##### Texte donné #####

Nous, les vivants (Noi vivi), Goffredo Alessandrini, 1942
Tourné en 1942 et adapté d'un roman américain, Nous, les vivants a connu un destin tumultueux. Le diptyque constitué de Noi, vivi et de Addio, Kira! est sorti en salle durant quelque mois, dans l'Italie fasciste, avant d'être retiré de l'affiche, la censure s'étant aperçue que le pamphlet anti-communiste était compris par le public comme une attaque insidieuse contre le régime de Mussolini. Grâce à la seule copie restante, le diptyque est finalement ressorti en 1986, sans doute expurgé de certaines scènes "fascisantes", sur une durée de 3 heures. Le récit ressemble aux gros romans russes classiques avec un égal mélange de sentiments exacerbés et de réalisme social. Certaines situations semblent peu crédibles dans l'URSS post-révolutionnaire mais le personnage de Kira, partagé entre deux hommes, aux opinions opposées, reste fascinant, grâce au jeu intense et subtil de la jeune Alida Valli. Au-delà, c'est toute l'étendue de la corruption des âmes et des coeurs, en temps de dictature, qu'elle se prétende ou non prolétaire, qui tient le premier rôle.
Les fleurs du soleil (I girasoli), Vittorio de Sica, 1970
Dans les 14 films que Sophia Loren et Marcello Mastroianni ont tourné ensemble, Les fleurs du soleil est
loin d'être souvent autant cité que Mariage à l'italienne ou Une journée particulière, par exemple. Son thème
est assez récurrent au cinéma : un amour fracassé par une guerre, avec ici le contexte particulier des
soldats qui ne sont pas revenus au pays et ont refait leur vie. Si Vittorio de Sica maîtrise bien son récit, avec
quelques très belles scènes, plusieurs passages ont du mal à être crédibles, en particulier la quête de
l'héroïne en Russie, à la recherche de son mari disparu. Le tout montre cependant une certaine délicatesse,
se plaçant d'abord du côté de l'épouse abandonnée, une bonne idée eu égard à la prestation émouvante
de Sophia Loren. Le personnage joué par Mastroianni est pour sa part bien moins développé. La dernière
scène appartient au mélodrame le plus pur, qui tient surtout grâce à l'alchimie des deux acteurs.
Fagot de vieux films (Octobre/1)

##### Enregistrements affichés #####

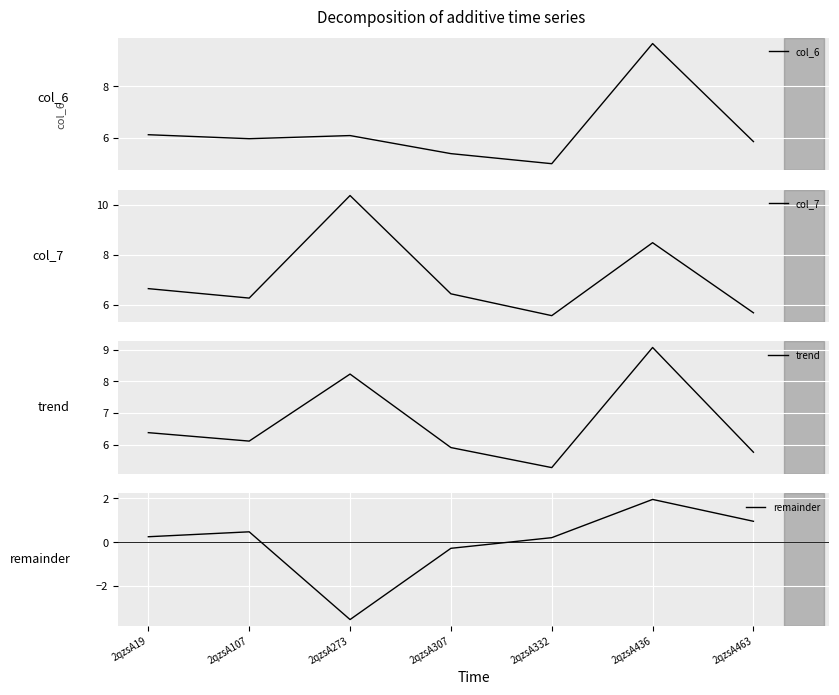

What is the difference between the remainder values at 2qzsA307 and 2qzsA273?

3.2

#####
##### Enregistrements affichés #####

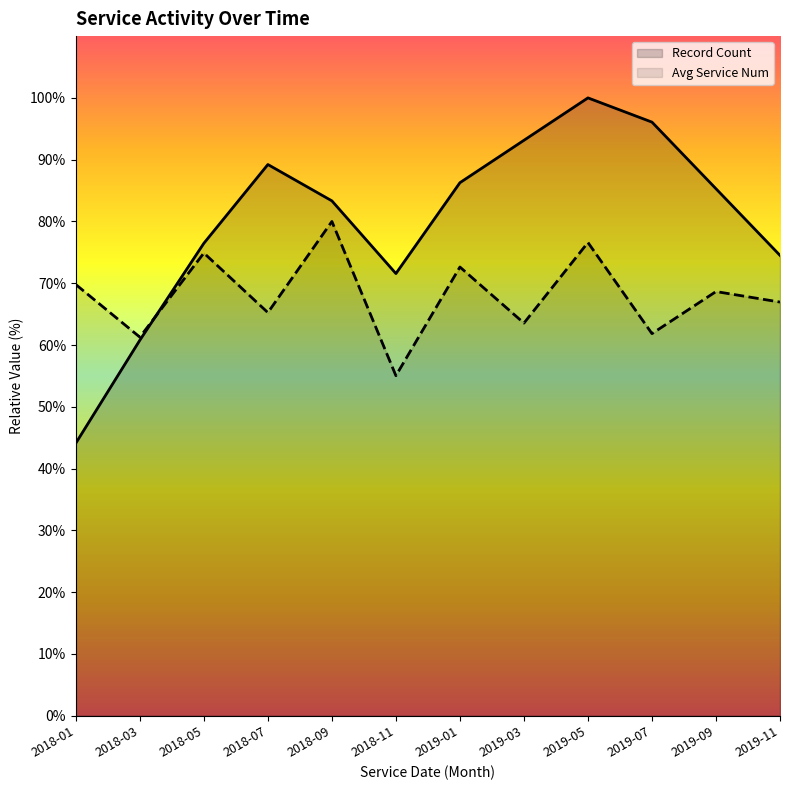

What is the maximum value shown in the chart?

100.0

#####

**Problèmes à traiter**
A – Relevez tous les acteurs et actrices nommés dans les critiques de films.
B – Répondez à ces questions d'après les critiques de films.
(i) En quelle année le diptyque est-il ressorti ?
(ii) Combien de films Sophia Loren et Marcello Mastroianni ont-ils tournés ensemble ?
(iii) Dans quel pays l'héroïne des Fleurs du soleil part-elle chercher son mari disparu ?
Les enregistrements ne servent à rien ici.

**Résultats obtenus**
A – Alida Valli, Sophia Loren, Marcello Mastroianni

B –
(i) En 1986.
(ii) 14.
(iii) En Russie.